If you're newly (or not-so-newly) single, Valentine's Day can be a real bummer. We know you don't fault your coupled-up friends for finding Mr. Right (OK, maybe you do a little), but we also know this: You don't need to spend the day sulking on the couch watching rom-coms and crying into a pint of chocolate chip cookie dough ice cream.
So throw an anti-Valentine's Day party to celebrate being single and loving it! There's just one ground rule. This party is about celebrating loving ourselves enough to know single is OK. No pity partiers allowed!
This one's for the ladies only (sorry, boys!). Single or not, we all need a little… ahem… recreation now and again. As any hobby enthusiast will say, you need the right tools for the job. Instead of getting tipsy and lamenting about love gone wrong, or worse, pretending you think male strippers are a good idea, throw a pleasure party for you and your best single gal pals.
Other than the cost of the items you want to buy, the party itself is usually free. Just make sure you tell the party coordinator that the party is for singles only so she doesn't waste time talking about intimate products for couples.
You'll laugh, you'll learn and you'll love focusing on what you (really) want.
This adult variation on a popular tween game relies on the game of Texas Hold 'em, though any poker game will do. While our game can be modified for various categories, we suggest keeping it a bit spicy.
You'll need a large piece of poster board and pictures of various celebrities of the appropriate gender (depending on your invitees' preferences). You'll need enough pictures for each category for the number of guests on your list. For example, if you have five guests, you'll need five pictures under M, five under A, and so on. Make sure each celebrity's best "assets" are shown in their best light.
In our version, the acronym stands for Marry–Avoid (because he's a stalker)–Shag–Hug. Tape the required number of celeb photos in each category. After each hand of Texas Hold 'em (in which there are no chips, no one is allowed to fold and jokers are wild), each guest gets to choose from the categories (one per hand, starting with M and moving along from there for a total of four hands) in the order of highest hand to lowest.
Guests with jokers may choose to use the joker as a wild card and take their chances with another draw, or save it for a steal at the end of the game. In the end, each partygoer will have a brand new (and likely more exciting) romantic history.
You can play all night by having extra game boards featuring different celebrities, or spend the rest of the night creating wild stories about your misadventures with the new men in your Little Black Book.
While St. Valentine was sainted for his commitment to love so strong he'd marry couples who were forbidden to take the vows, he met a rather grisly end when he was beheaded for his betrayal. Pay tribute to his commitment by throwing a Halloween-style costume party for singles only (this time, the boys are invited… as long as they're not attached).
Skip the crazier Halloween decor extras and opt for a dimly lit local spot with raging music (nothing too romantic) and flashing lights. There should be plenty of room for dancing, and it should be at a place that's not too loud, so you can mingle. You're more likely to meet the man of your dreams when you're celebrating being single, because he knows you're a girl who's awesome enough on her own.

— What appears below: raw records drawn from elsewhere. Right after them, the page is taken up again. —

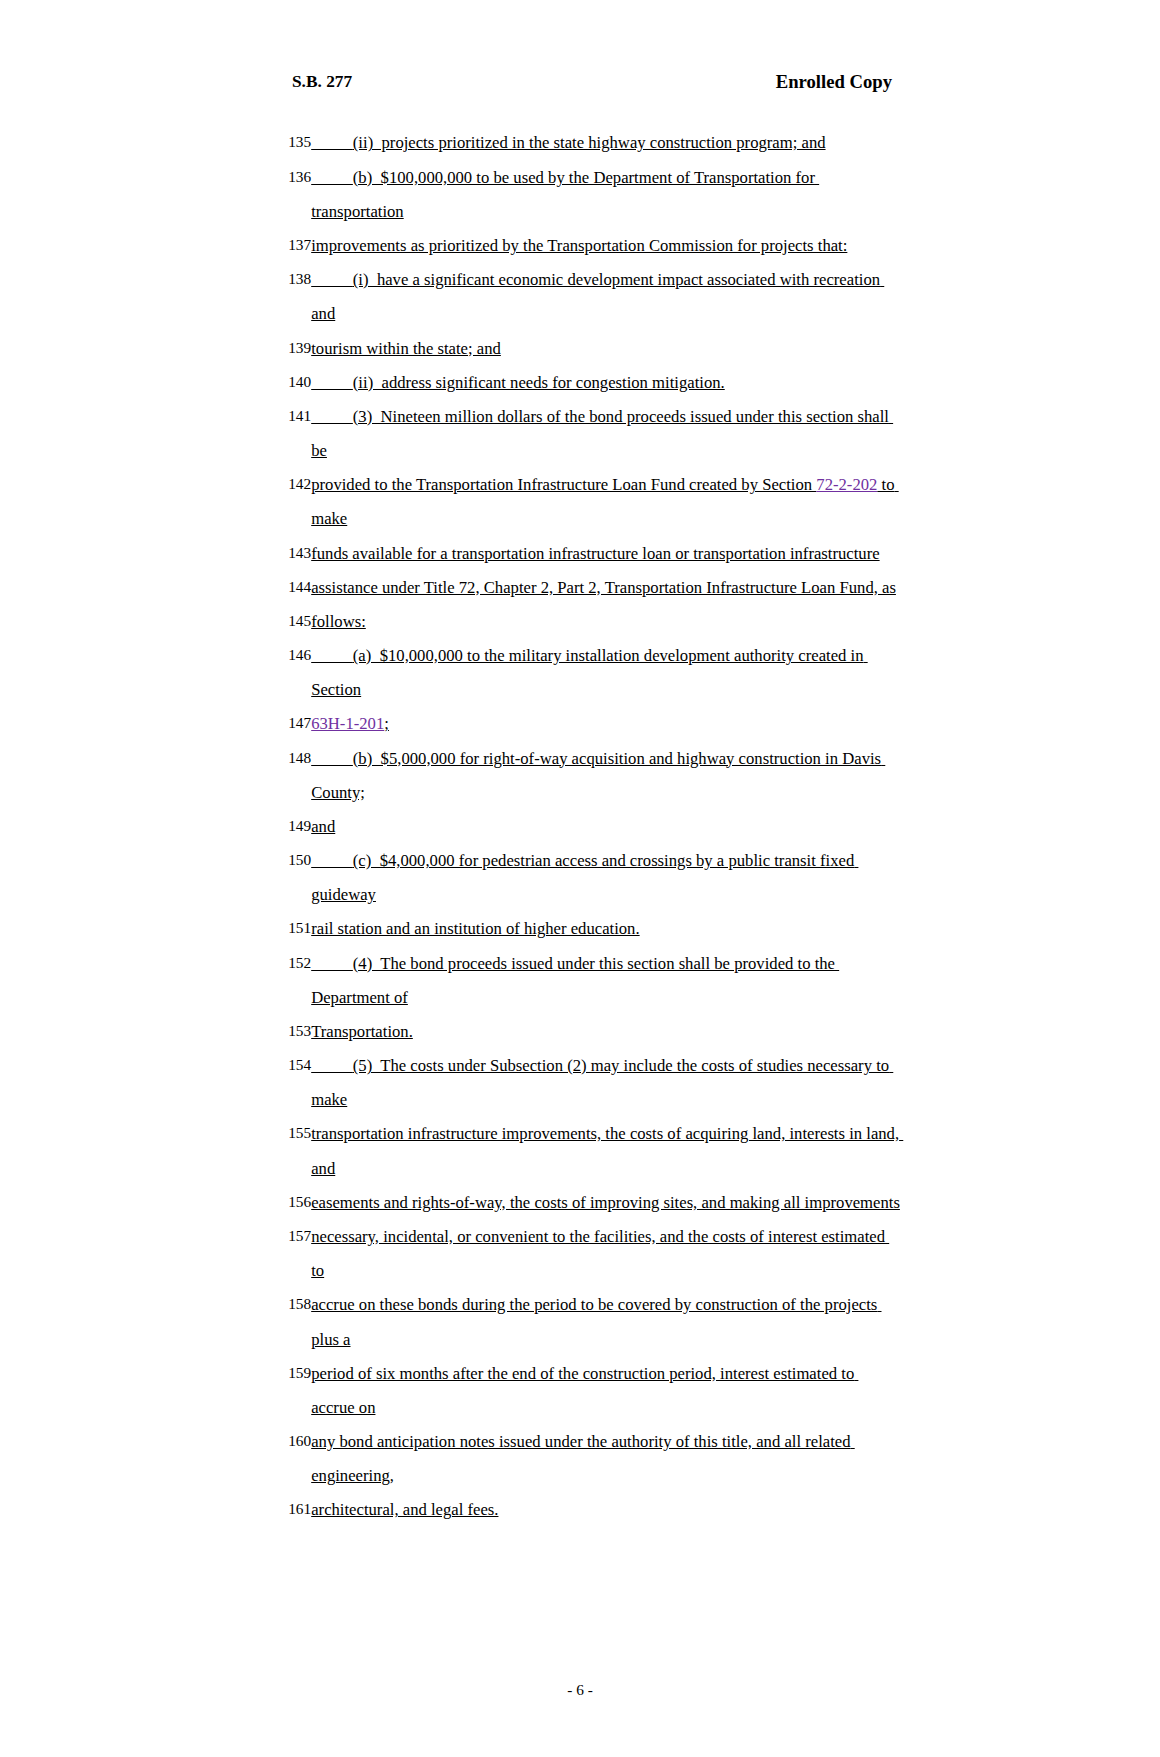S.B. 277
Enrolled Copy
| 135 | (ii) projects prioritized in the state highway construction program; and |
| 136 | (b) $100,000,000 to be used by the Department of Transportation for transportation |
| 137 | improvements as prioritized by the Transportation Commission for projects that: |
| 138 | (i) have a significant economic development impact associated with recreation and |
| 139 | tourism within the state; and |
| 140 | (ii) address significant needs for congestion mitigation. |
| 141 | (3) Nineteen million dollars of the bond proceeds issued under this section shall be |
| 142 | provided to the Transportation Infrastructure Loan Fund created by Section 72-2-202 to make |
| 143 | funds available for a transportation infrastructure loan or transportation infrastructure |
| 144 | assistance under Title 72, Chapter 2, Part 2, Transportation Infrastructure Loan Fund, as |
| 145 | follows: |
| 146 | (a) $10,000,000 to the military installation development authority created in Section |
| 147 | 63H-1-201 ; |
| 148 | (b) $5,000,000 for right-of-way acquisition and highway construction in Davis County; |
| 149 | and |
| 150 | (c) $4,000,000 for pedestrian access and crossings by a public transit fixed guideway |
| 151 | rail station and an institution of higher education. |
| 152 | (4) The bond proceeds issued under this section shall be provided to the Department of |
| 153 | Transportation. |
| 154 | (5) The costs under Subsection (2) may include the costs of studies necessary to make |
| 155 | transportation infrastructure improvements, the costs of acquiring land, interests in land, and |
| 156 | easements and rights-of-way, the costs of improving sites, and making all improvements |
| 157 | necessary, incidental, or convenient to the facilities, and the costs of interest estimated to |
| 158 | accrue on these bonds during the period to be covered by construction of the projects plus a |
| 159 | period of six months after the end of the construction period, interest estimated to accrue on |
| 160 | any bond anticipation notes issued under the authority of this title, and all related engineering, |
| 161 | architectural, and legal fees. |
- 6 -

Gals should wear their sexiest, sassiest or most adorable personas (devils, angels and everything in between), while the men should be asked to don a costume that truly conveys their romantic personality. No zombies or blood, just a lot of people in fanciful costumes that make them look great.
Valentine's Day is just another day of the year. Couples use it to do the things they should be doing all year long. Why should your night be any different?